Some dogs with SNP present with fever, anorexia and lethargy. Other signs such as vomiting, abdominal pain or discomfort, or even joint pain, have been reported in dogs with concurrent pancreatic disease.
Although there are no age or sex predilections, some breeds of dogs such as Dachshunds, Miniature Poodles and Collies are at increased risk of developing SNP.
Cutaneous lesions are characterised by single or multiple nodules that may be well circumscribed (Figure 1), or ill-defined. The distribution is mainly truncal but can occur at other sites (Figure 2). The nodules in the early stage of the disease are firm, and as the fatty tissue undergoes liquification they become soft and fluctuant. Some nodules may regress, others rupture and ulcerate and some develop draining sinuses that produce an oily or seropurulent discharge, sometimes with blood (Figure 3). Ulcerated lesions can subsequently become secondarily infected.
The history and clinical signs together with in-house and external laboratory work-up are all required to reach a reliable diagnosis. It is important to rule out infectious agents in all cases before arriving at a diagnosis of SNP.
Cytological examination of exudate and/or fine needle aspirates reveal neutrophils and foamy macrophages without any microorganisms (Figure 4). However, these findings by themselves are not sufficient to rule out infectious agents, so excision biopsy samples should be submitted for histology and bacterial and fungal cultures.
Histological findings reveal lobular inflammation of the panniculus in the early stages becoming more diffuse as the disease progresses. The predominant inflammatory cells are neutrophils and foamy macrophages. Obvious bacterial and fungal organisms are absent, but this should be confirmed using special stains such as Ziehl–Neelsen acid-fast stain, Gram stain and periodic acid–Schiff stains.
Additional tests are recommended and include haematology, biochemistry and urinalysis. In cases where pancreatic disease is suspected, serum amylase and lipase should be performed. Diagnostic imaging may be indicated in some cases especially when pancreatic neoplasia is suspected.
The first-line treatment for rapid results is prednisolone, 1 to 2mg/kg q24h until the lesions regress and then reduced to every other day.
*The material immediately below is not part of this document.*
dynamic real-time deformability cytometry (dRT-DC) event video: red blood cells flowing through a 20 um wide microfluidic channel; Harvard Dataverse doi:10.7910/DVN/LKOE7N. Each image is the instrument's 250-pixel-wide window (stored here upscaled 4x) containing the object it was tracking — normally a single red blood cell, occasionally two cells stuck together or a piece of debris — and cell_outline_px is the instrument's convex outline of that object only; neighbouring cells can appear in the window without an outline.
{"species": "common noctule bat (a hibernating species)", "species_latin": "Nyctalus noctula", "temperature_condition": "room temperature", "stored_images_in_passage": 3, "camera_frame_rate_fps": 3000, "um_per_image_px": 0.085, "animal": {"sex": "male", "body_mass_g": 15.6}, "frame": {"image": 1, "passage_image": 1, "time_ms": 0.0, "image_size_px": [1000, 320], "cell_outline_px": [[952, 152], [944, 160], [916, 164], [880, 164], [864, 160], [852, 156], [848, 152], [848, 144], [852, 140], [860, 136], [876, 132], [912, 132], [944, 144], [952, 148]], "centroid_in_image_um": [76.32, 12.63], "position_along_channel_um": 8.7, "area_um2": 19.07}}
The aim is to reduce the total dosage and the frequency to the minimum effective dose and then to cease treatment once all the lesions have resolved. The prognosis is good and most lesions regress. In cases where longer-term treatment is required, ciclosporin 5mg/kg q24h is an option.
Other treatments such as vitamin E 400IU, azathioprine and tetracycline/nicotinamide combinations have been suggested; however, in the current climate of concern about antimicrobial resistance, the use of both tetracycline and doxycycline as immunomodulating agents is not recommended.
Favourable response to topical and intralesional dexamethasone has been seen, when used as alternative treatments (Kim et al., 2011).
Surgical excision of single nodules is successful in most cases.